Task goal: Work through the records below and copy every line that includes "significant".

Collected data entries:
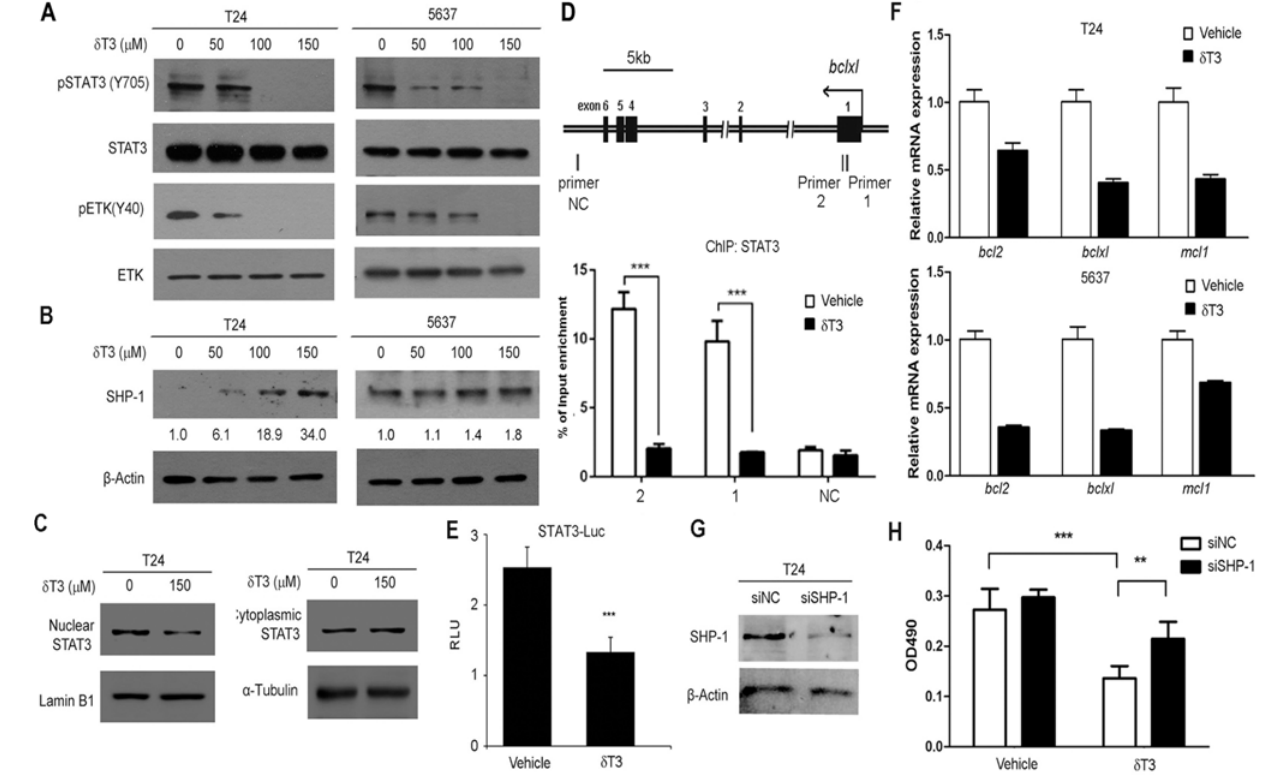
Fig 5. δ -T3 suppresses STAT3 signaling pathways in human bladder cancer cells. Western blotting analysis of the STAT3/ETK signaling pathway- related (A) and SHP-1 (B) protein levels in T24 and 5637 cells under the δ -T3 treatment for 24 h. Western bands were quantified by Image J software and the digits shown below the upper panel were the relative STAT3 expression levels normalized by loading controls. (C) Reduction of nuclear STAT3 protein level upon the treatment of 150 μ M δ -T3 in T24 cells. LaminB1 was used as a nuclear loading control. Tubulin was used as a cytoplasmic loading control. (D) Genomic structure of bclxl gene was shown, with the labels of three primer sets for ChIP assay. Primer set 1 and 2 contain STAT3 binding element; whereas primer set 3 (NC) serves as negative control. STAT3 occupancy in the bclxl promoter in bladder cancer cell line T24 treated with 150 μ M δ -T3 or vehicle for 18 h were assayed by ChIP assay. Input DNA and immunoprecipitated DNA were analyzed by qPCR analyses using primer sets depicted above and normalized by IgG control. The error bar indicates the means ± SD. *** , P < 0.001. (E) δ -T3 treatment reduced the STAT3 downstream target genes ( bcl2 , bclxl and mcl-1 ) expression at mRNA level. (F) Luciferase activity analysis of STAT3-Luc upon the treatment of 150 μ M δ -T3 in T24 cells for 24 h. TK-Renilla luciferase plasmid was used as internal control. (G) Knockdown efficiency of SHP-1 in T24 cells by Western blotting assay. β – Actin was used as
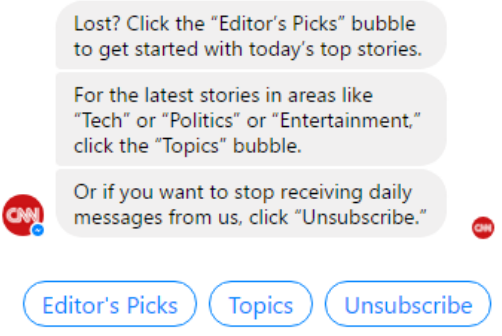
Fig. 2. Example of metalinguistic sign on the CNN’s chatbot.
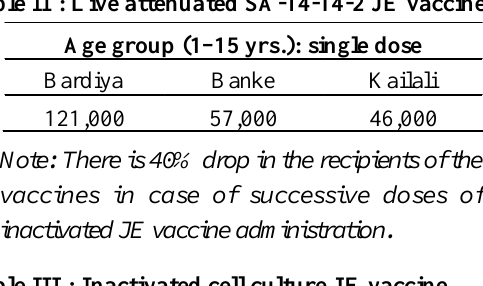
Table III : Inactivated cell culture JE vaccine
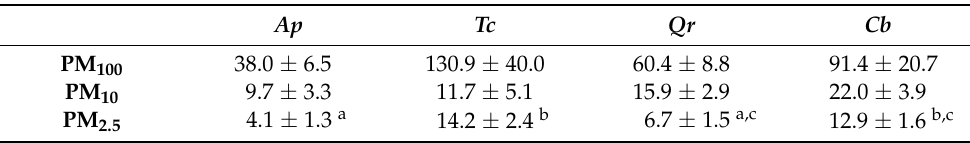
Table 2. Particulate matter (PM) fractions removed from leaves of A. platanoides ( Ap ), T. cordata ( Tc ), Q. robur ( Qr ), C. betulus ( Cb ) for the PM classes PM 100 , PM 10 , PM 2.5 . Data shown in mg PM · m − 2 leaf area ± standard error (SE). The letters mark the significant differences of an ANOVA performed within each PM class (one-way ANOVA, p <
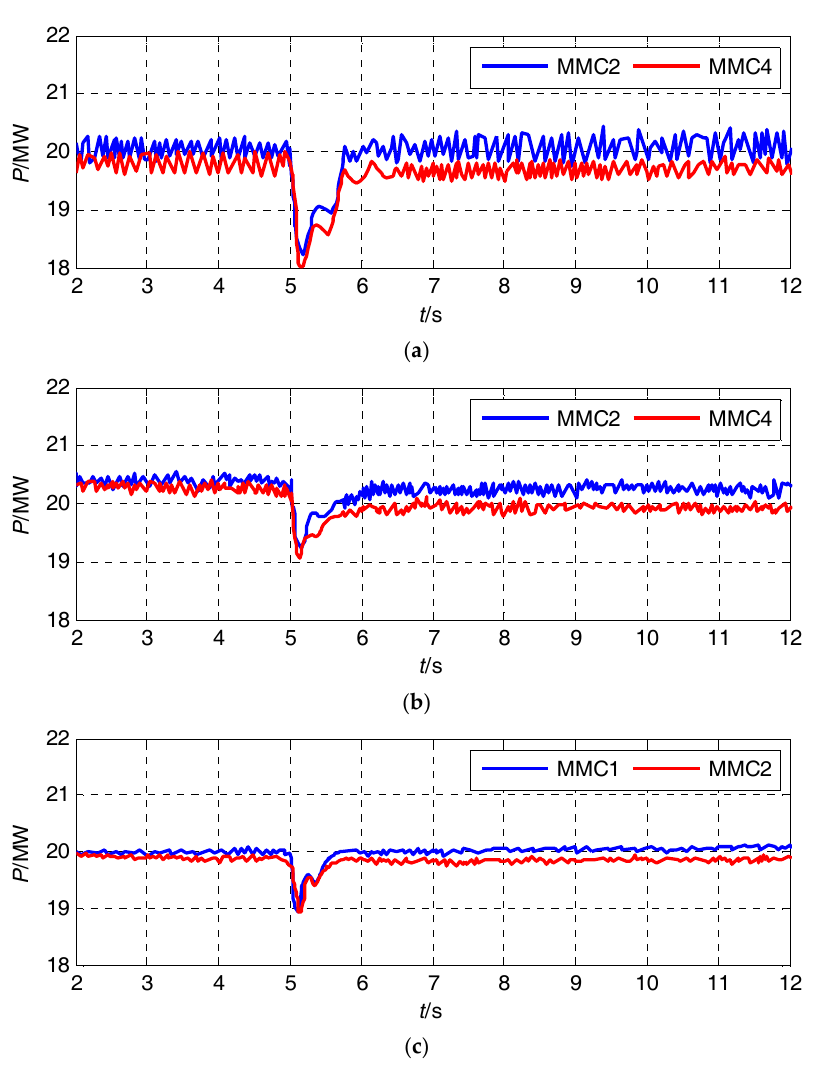
Figure 11. Simulation of the operation during an exit of the input converter station: ( a ) The DC voltage controlled by DCLC; ( b ) the DC voltage controlled by FCS-MPC; ( c ) the DC voltage controlled by HM 2 PC.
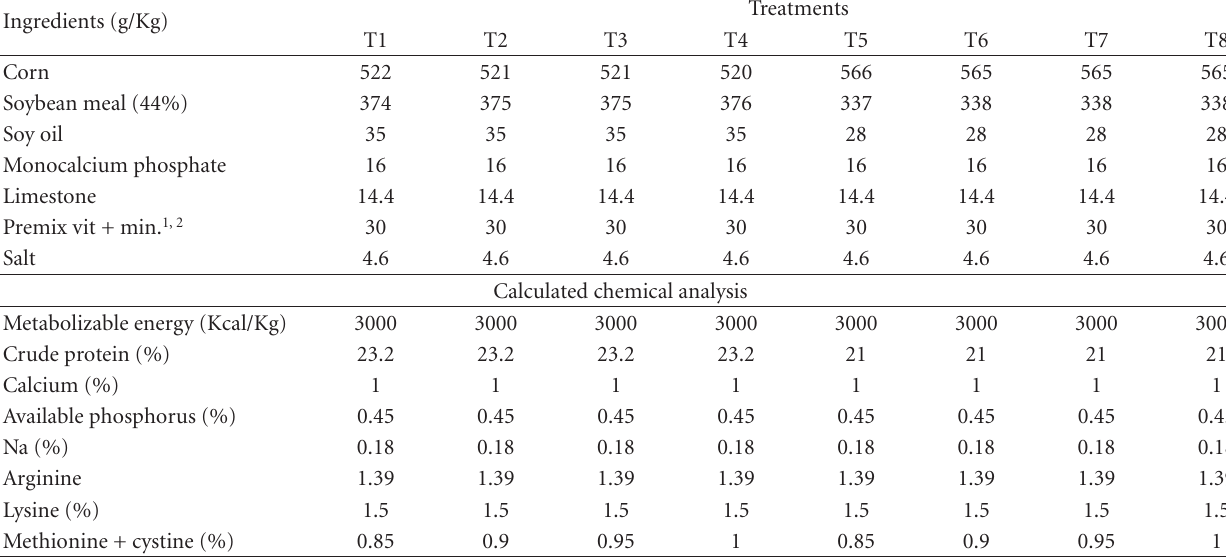
Table 2: The composition and calculated chemical analysis of diets in Experiment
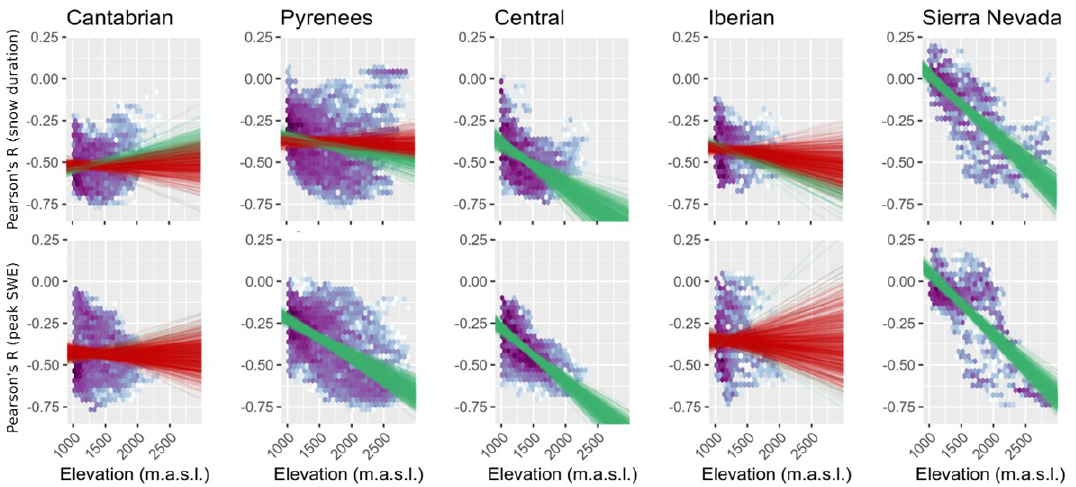
Figure 5. Influence of elevation on the correlation of the DJFM-NAO with snow duration and the peak SWE. Red lines indicate no statistical significance of the correlations of the random samples ( p -value > 0.05), while green lines show the statistically significant correlations.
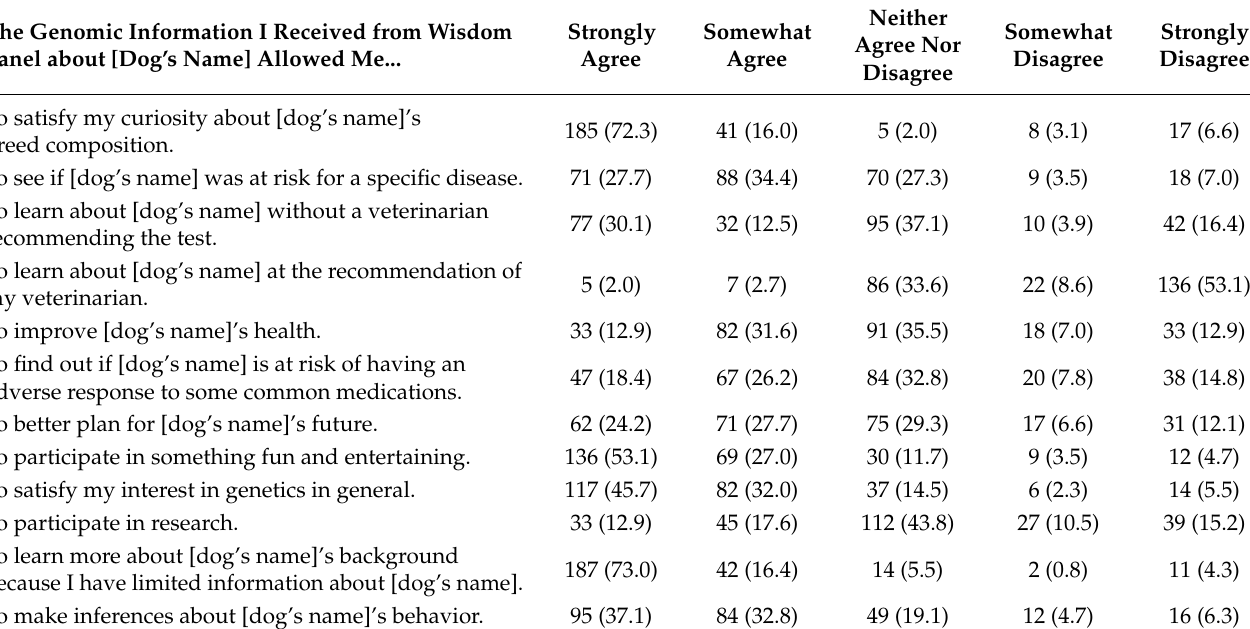
Table 4. Participant responses to Likert items about their motivations for having their dog genetically tested. Reported as N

Solution for this exercise:
Table 2. Particulate matter (PM) fractions removed from leaves of A. platanoides ( Ap ), T. cordata ( Tc ), Q. robur ( Qr ), C. betulus ( Cb ) for the PM classes PM 100 , PM 10 , PM 2.5 . Data shown in mg PM · m − 2 leaf area ± standard error (SE). The letters mark the significant differences of an ANOVA performed within each PM class (one-way ANOVA, p <
Figure 5. Influence of elevation on the correlation of the DJFM-NAO with snow duration and the peak SWE. Red lines indicate no statistical significance of the correlations of the random samples ( p -value > 0.05), while green lines show the statistically significant correlations.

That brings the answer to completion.